MR. J. CHAMBERLAIN (Birmingham, W.)

said, the Chancellor of the Exchequer's position was that no hope was to be held out that the present practice of the Inland Revenue Department would in any degree be changed.


said, he was satisfied that the discretionary power which he gave the department last year, and of which they had only had experience for eight months, was sufficient for the purpose.


said, the concrete case before the Committee appeared to be one in which that discretionary power ought certainly to be used. It was the case of a person who had to receive after probate an estate which the Inland Revenue Department itself valued at £120,000, and the Chancellor of the Exchequer said if that estate was to be accepted as security for £7,000 all the principles on which the probate duty had been collected for generations would be reversed, and millions of the public money would be put at hazard.


said, that whether this particular case was rightly decided or not was a question by itself. But the clause proposed would upset the whole principle upon which the probate duty was collected by doing away with the necessity of paying in the first instance. It was the generality of the Amendment to which he objected.


said the Amendment seemed to him to secure the Revenue by providing that sufficient security must in all cases be given. When they were collecting a tax which varied from 3 to 8 per cent. the capital on which that was levied must surely be sufficient security for the percentage. The revenue was to determine the amount which it was to receive. It was only to give credit for three months, receiving three per cent. interest during that time, and for that credit it was to have a security which might be from 16 to 33 times the value of the amount due. How was it possible in these circumstances that the Revenue could lose a single farthing? The Revenue officials seemed to have a stereotyped way of dealing with these matters, and they made taxes, obnoxious at any time, still more obnoxious by the way they were administered. He hoped they might have some promise from the Chancellor of the Exchequer that he would deal with this matter.

MR. CYRIL DODD (Essex, Maldon)

said, that formerly the Commissioners had power in special cases to enlarge the time for the payment of the duty, but by the Act of last year this was altered, the words being: Where the Commissioners are satisfied that the estate duty leviable in respect of any property cannot without excessive sacrifice be raised at once, they may allow payment to be postponed. The Commissioners seemed to have construed that to mean sacrifice to the property itself. If the Chancellor of the Exchequer would restore the former provision he believed the whole difficulty would be met. What was wanted was that the Commissioners should have a somewhat freer hand.

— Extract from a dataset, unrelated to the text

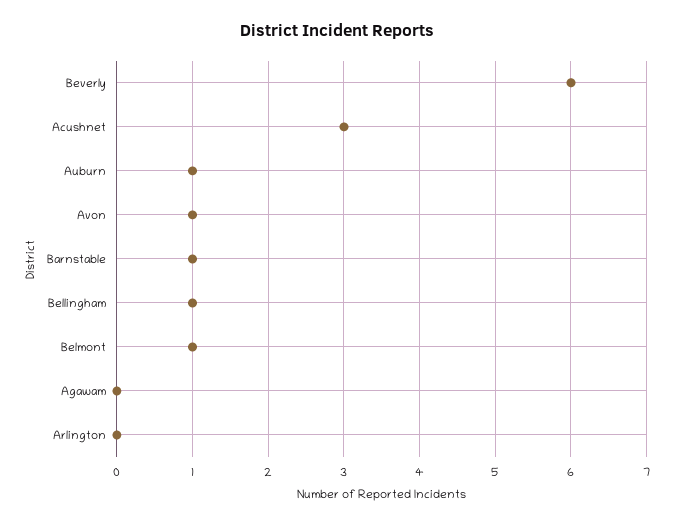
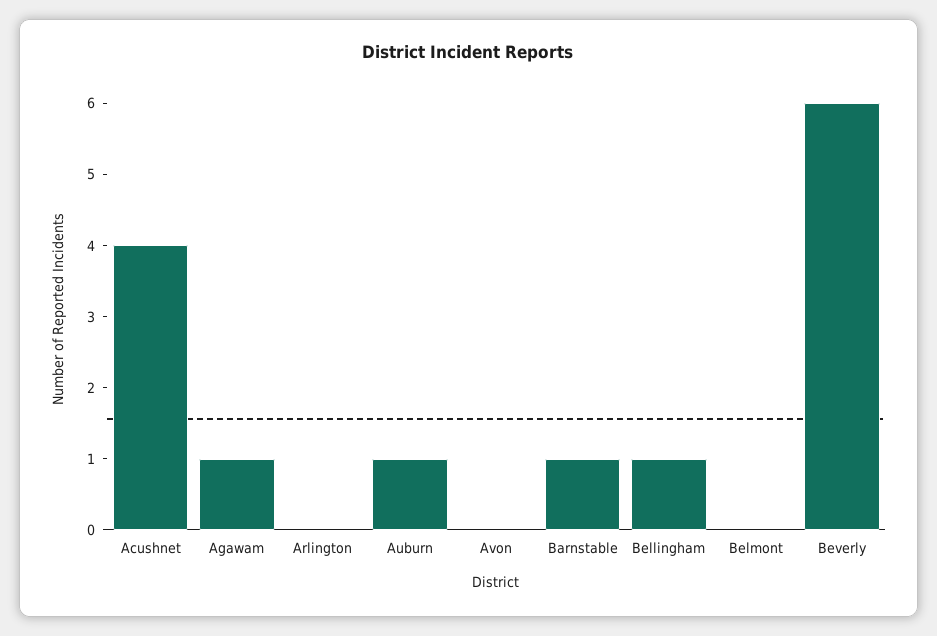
Acushnet: 3 -> 4
Avon: 1 -> 0
Belmont: 1 -> 0
Agawam: 0 -> 1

MR. F. G. BANBURY (Camberwell, Peckham)

could not see that the Revenue would run any risk through the acceptance of the Amendment. It would be in the judgment of the Commissioners to define what "sufficient security" was. But, on the other hand, the executor would not benefit very much, because if he had to give security he could go to a banker and fund the money in that way.

The Committee divided:—Ayes, 151; Noes, 198.—(Division List No. 105.)

Two other Amendments on the paper having been ruled out of order the schedule was agreed to, and amid cheers the Bill was reported.